Le stock en devises de la BCT connaitra alors une nette amélioration pouvant atteindre 120 à 180 jours d’importation.
Avec la création d’emplois, le marché du travail serait appelé à connaître une détente certaine avec baisse du taux de chômage.
L’augmentation de la production et de l’offre de produits alimentaires et industriels sur le marché sont de nature à calmer l’inflation et à la ramener à des taux supportables par la population. Le Budget de l’État sera appelé alors à réduire son déficit suite à une relative maîtrise des dépenses de consommation. Le scénario est peu probable à court terme, voire une mission impossible.

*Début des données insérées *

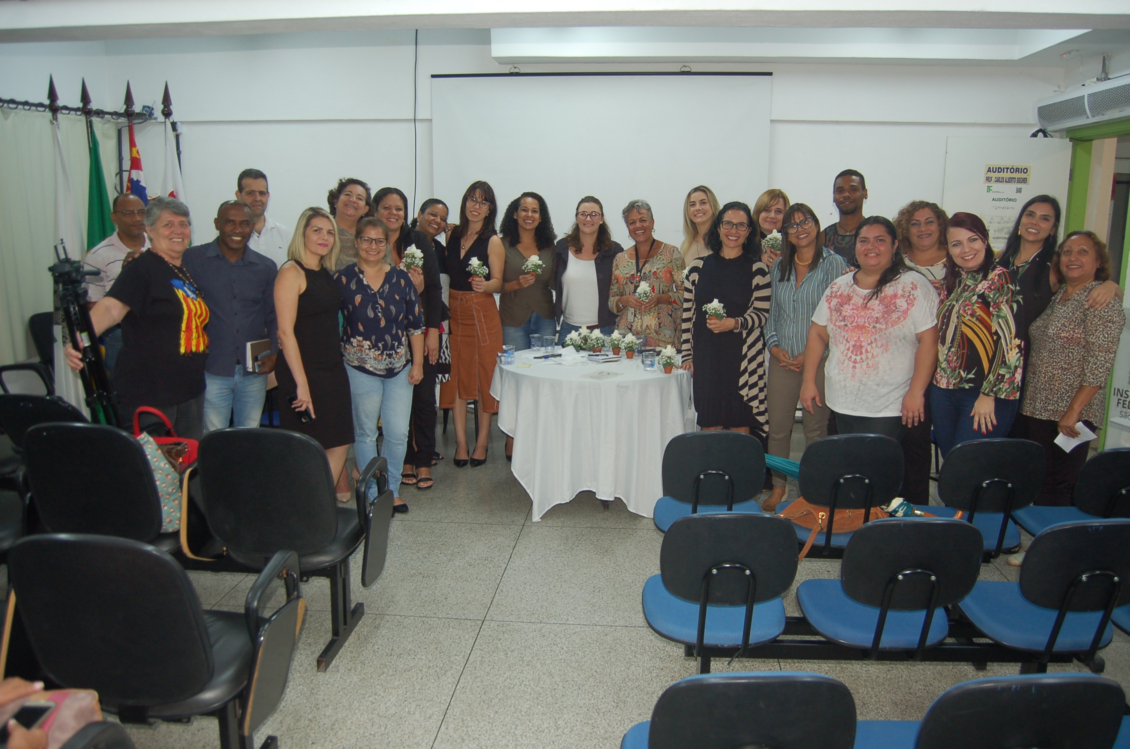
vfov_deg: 47.8
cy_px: 374
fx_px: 846
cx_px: 565
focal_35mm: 27
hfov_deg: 67.5
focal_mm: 18
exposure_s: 1/60
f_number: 3.5
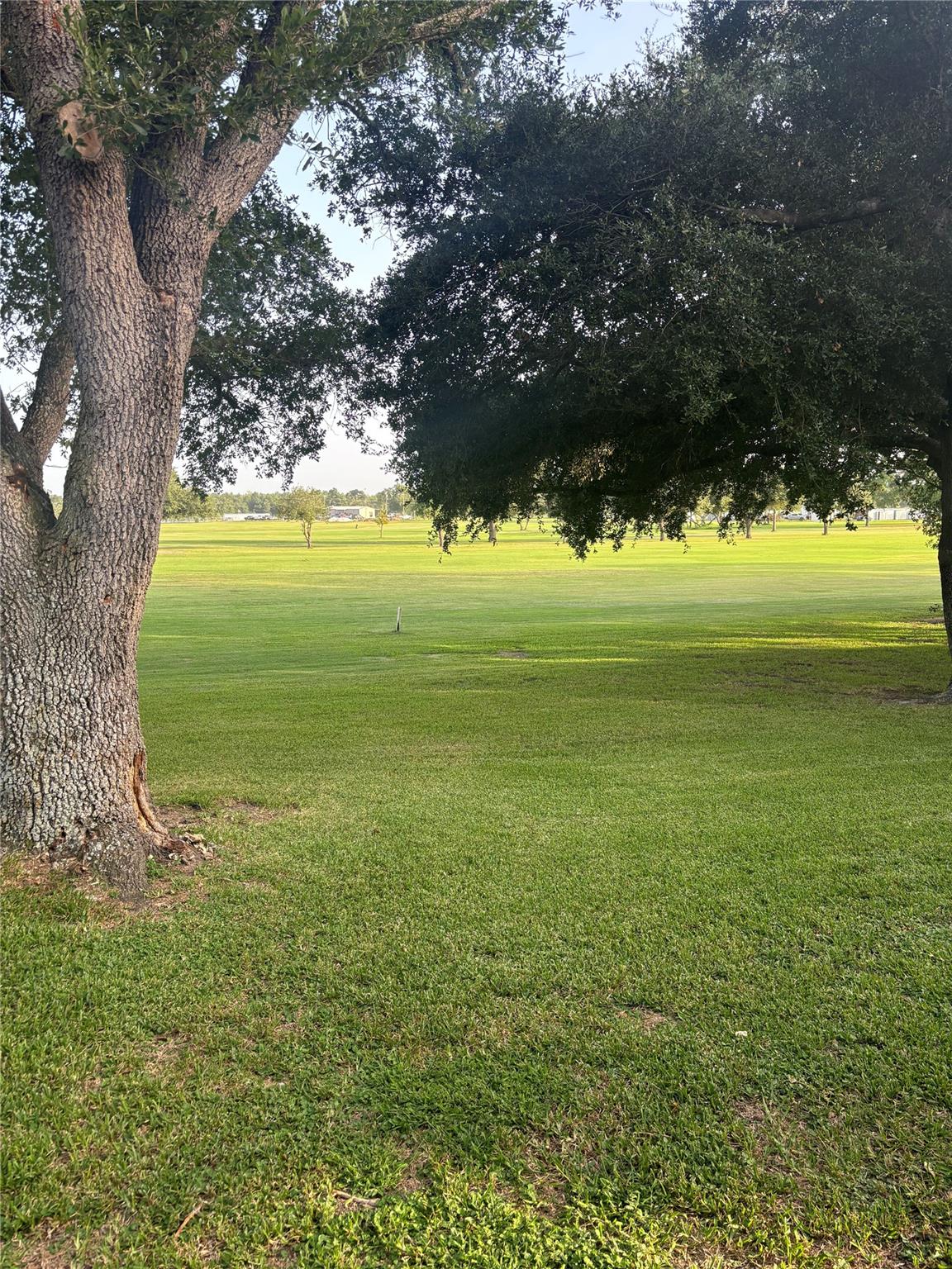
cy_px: 634
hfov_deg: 53.1
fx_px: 953
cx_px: 476
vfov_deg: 67.3
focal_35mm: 26
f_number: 1.6
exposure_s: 1/223
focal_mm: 5.96
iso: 50
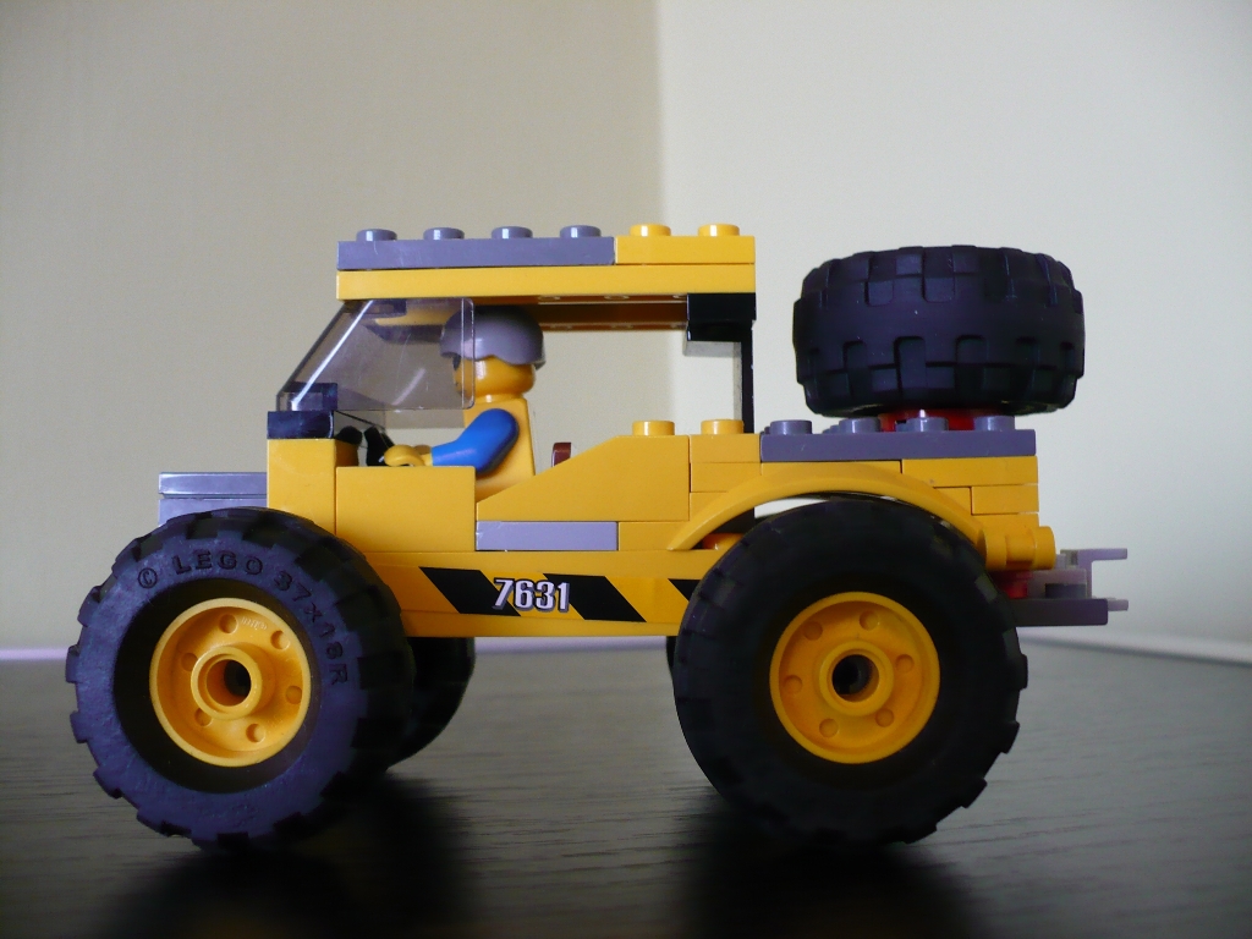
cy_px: 470
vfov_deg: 38.7
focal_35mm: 37
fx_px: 1338
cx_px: 626
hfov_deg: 50.1
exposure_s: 1/30
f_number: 2.8
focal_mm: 6.1
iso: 200
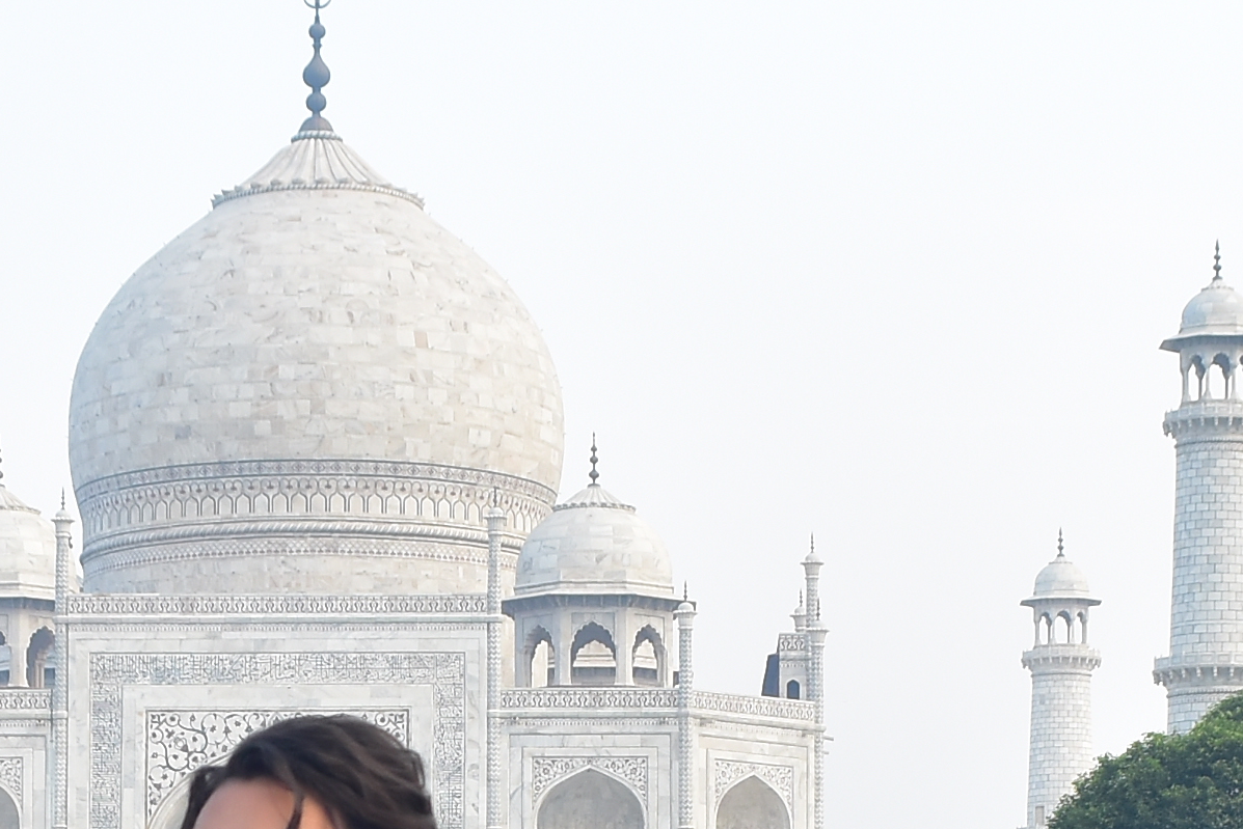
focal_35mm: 141
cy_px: 1206
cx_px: 469
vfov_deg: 9.5
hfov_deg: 14.5
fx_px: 4866
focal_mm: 25
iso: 200
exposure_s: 1/100
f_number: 6.3
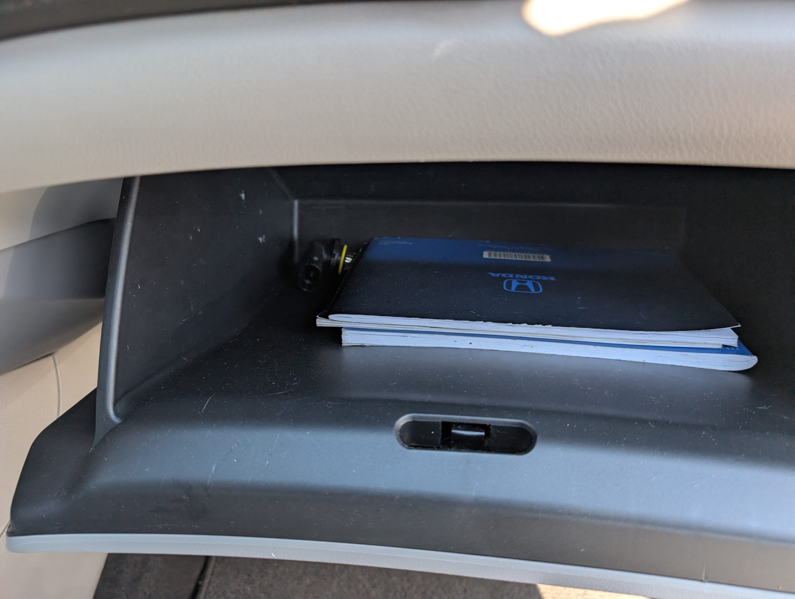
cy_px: 300
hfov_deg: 71.5
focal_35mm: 24
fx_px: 552
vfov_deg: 56.9
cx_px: 398
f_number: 1.68
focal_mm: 6.9
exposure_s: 1/887
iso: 293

Stabilisation d’une situation alarmante
Le scénario le plus probable serait une stabilisation de la conjoncture socioéconomique actuelle avec maintien des indicateurs économiques alarmants et sociaux inquiétants actuels.
Certes il y a une résilience remarquable, mais tout à fait relative de certains secteurs productifs et de services face à la crise qui font preuve de dynamisme, alors que la morosité continue à frapper de plein fouet des pans entiers de notre économie.
En effet, le tourisme connaît une relance certaine malgré les évènements sécuritaires et fait preuve d’un engouement sensible vis-à-vis de la destination Tunisie.
Après une année de sécheresse, les pluies abondantes de cet automne augurent d’une bonne campagne agricole 2013-2014, aussi bien pour l’huile d’olive que pour les céréales et l’élevage.
Les industries électroniques, le textile-habillement et le secteur du cuir et chaussures font preuve d’une croissance correcte.
Alors que plusieurs indicateurs demeurent dans le rouge, le secteur phosphatier continue à connaître des difficultés au niveau de la production et du transport des phosphates bruts et par conséquent au niveau de la transformation chimique. Les exportations seront encore en panne, alors que le prix sur le marché mondial flambe.
Le secteur de l’énergie peine à prendre de l’expansion malgré la multiplication des forages de puits de pétrole et l’exploitation des gisements de gaz.
Les banques vont continuer à manquer de liquidités faute de recapitalisation et de restructuration des banques publiques et de progression des dépôts d’épargne. Le taux national de créances classées demeure élevé, soit 13%
Il y a là l’origine de la panne qui frappe l’investissement privé, ce qui exclut tout processus de croissance économique donc de création d’emplois. Le taux de chômage réel varie entre 17 et 20%.
Le déficit du budget va persister à un niveau élevé : 7 à 8%, le taux d’inflation demeure élevé : plus de 6% par an. Le taux de change du dinar doit se stabiliser ou continuer à baisser légèrement et lentement.